◆ **Task instructions**
Please repeat the text of the records below word for word, keeping every line as it is. Leave the pictures out of your answer.

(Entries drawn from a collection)
----------

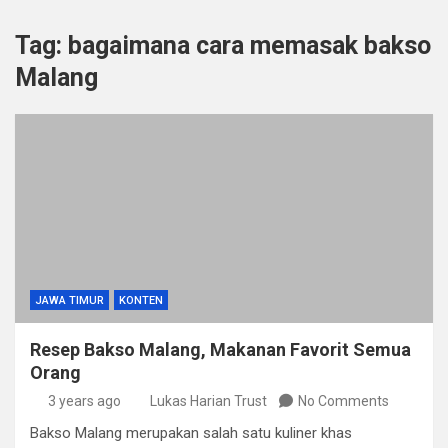
Tag:
bagaimana cara memasak bakso
Malang
JAWA TIMUR
KONTEN
Resep Bakso Malang, Makanan Favorit Semua
Orang
3 years ago
Lukas Harian Trust
No Comments
Bakso Malang merupakan salah satu kuliner khas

----------

◆ **Output below**
Tag:
bagaimana cara memasak bakso
Malang
JAWA TIMUR
KONTEN
Resep Bakso Malang, Makanan Favorit Semua
Orang
3 years ago
Lukas Harian Trust
No Comments
Bakso Malang merupakan salah satu kuliner khas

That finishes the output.